**GIVEN TEXT:**

************

35 thoughts on “Oracle Clusterware on RHEL5/OEL5 with udev and multipath

  1. You could use ASMLib, as you are using ASM. This is the “right” way of doing it. This simplifies things, as ASM sets its own (required) permissions according to your predefinitions. Simple and elegant.
    You don’t need to define RAW devices, and ASMLib makes use of labels, so life is good even if you have many devices, or if you experience LUN (sd) device renames. Also, God forbid, if both (some of) your servers see different LUN names. You needn’t fight with the system to match the mpath names, permissions, binding, etc. Just label them with ASMLib, and you’re happy.

    Ez

    Like

    Posted by Ez Aton | October 4, 2010, 7:40 am
  2. Hello all – thanks for all the discussion. Sorry I haven’t been so responsive on this particular post! There are lots of great comments here.

    First, @Ez’s recent comment about ASMlib being the “right” way: this article is almost 3 years old, and it’s just an update of an even older article. Before ASMlib was released with Oracle 10.1 this was how we used to do it. ASMlib is not the “right” way but just one choice. I’ve discussed this in another old post about ASMLIB Performance vs Udev. I will say that today, I do think ASMlib is the right choice in most situations.

    @Dave and @Scott5[55] and @SST and @Robert – thanks for answering other people’s questions in the thread while I wasn’t around. :)

    Lots of discussion here about using multipath.conf – I was aware of that when I wrote the post several years ago, and I’ve used it before. It works fine too, though in this particular case we were using UDEV for a lot more than just multipath devices. They were just one type of device. It was awhile ago though… can’t remember all the reasons I didn’t use multipath.conf… it works too. As several people have mentioned in the comments, generally you shouldn’t need to use both multipath.conf and UDEV – just one or the other should do the job.

************

**TASK A:**
According to the comment thread about Oracle Clusterware with udev and multipath, which Oracle release first shipped ASMlib?
The text and the records are unrelated to each other.

**Extracted records:**
************

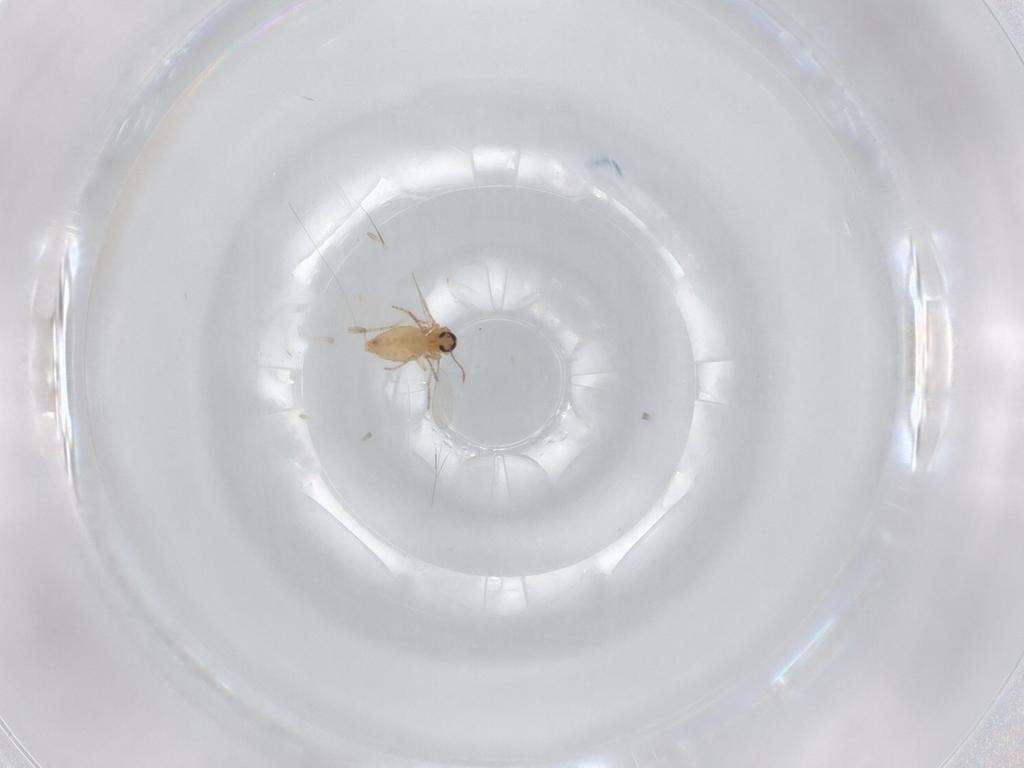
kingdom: Animalia
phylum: Arthropoda
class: Insecta
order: Diptera
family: Ceratopogonidae
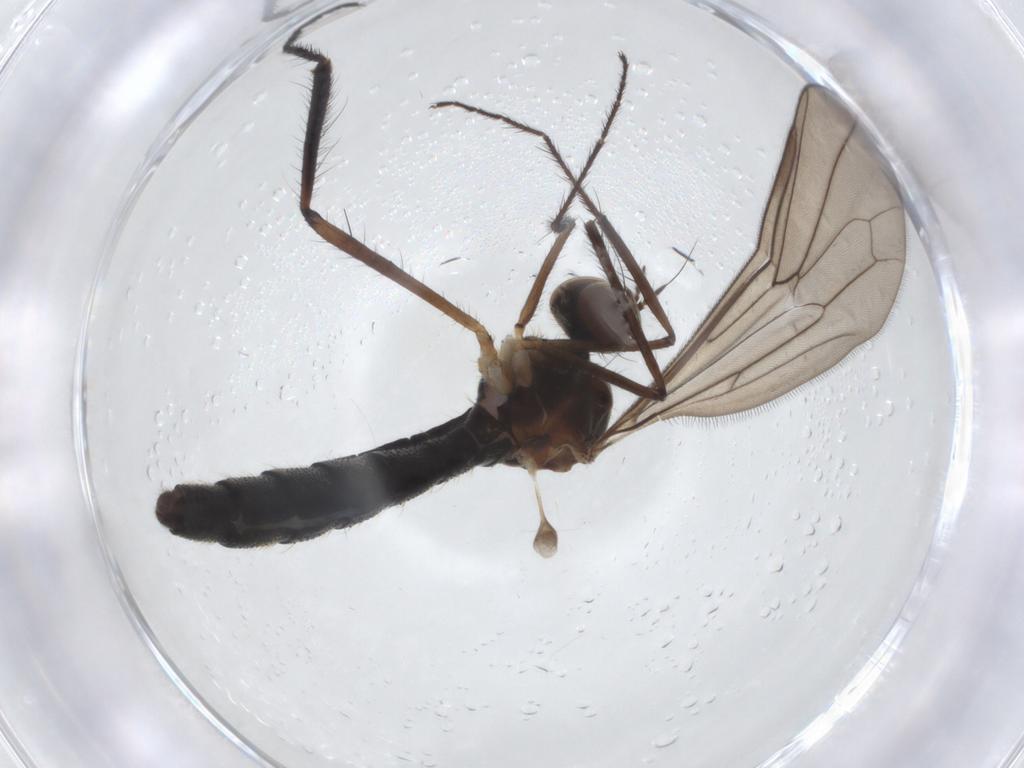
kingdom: Animalia
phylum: Arthropoda
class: Insecta
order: Diptera
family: Hybotidae
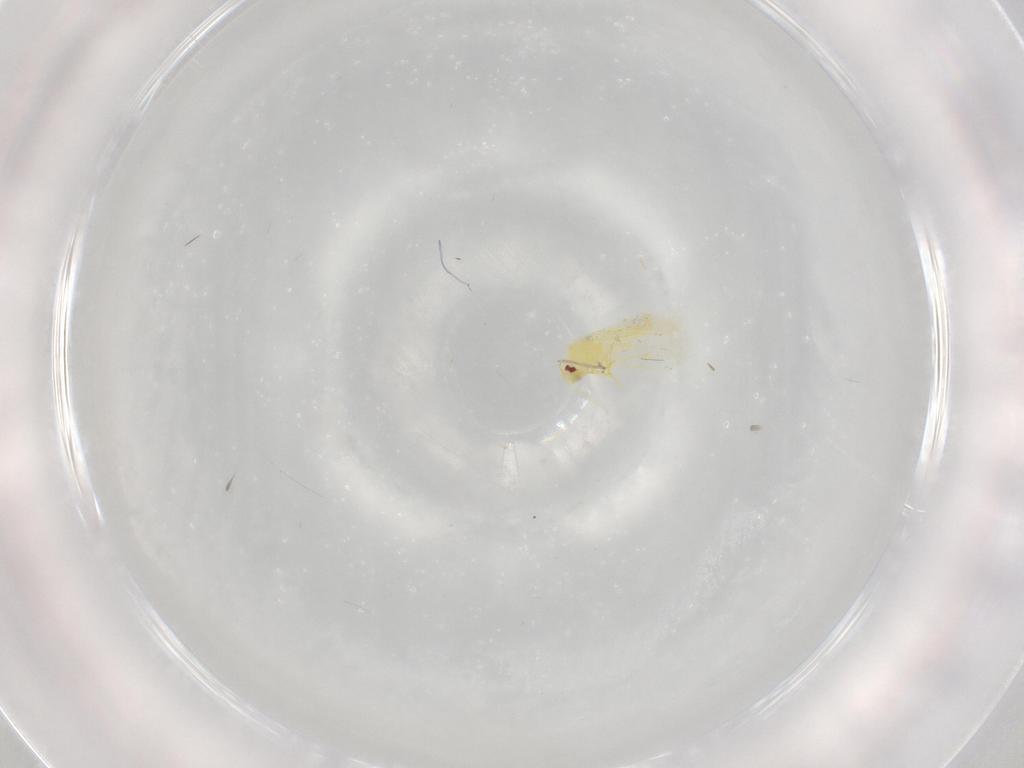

************

**TASK B:**
Rewrite the lines of all the image records as a numbered list, with blank lines and the pictures left out.

**EXERCISE ANSWER A:**
Oracle 10.1.

**EXERCISE ANSWER B:**
1. kingdom: Animalia
2. phylum: Arthropoda
3. class: Insecta
4. order: Diptera
5. family: Ceratopogonidae
6. kingdom: Animalia
7. phylum: Arthropoda
8. class: Insecta
9. order: Diptera
10. family: Hybotidae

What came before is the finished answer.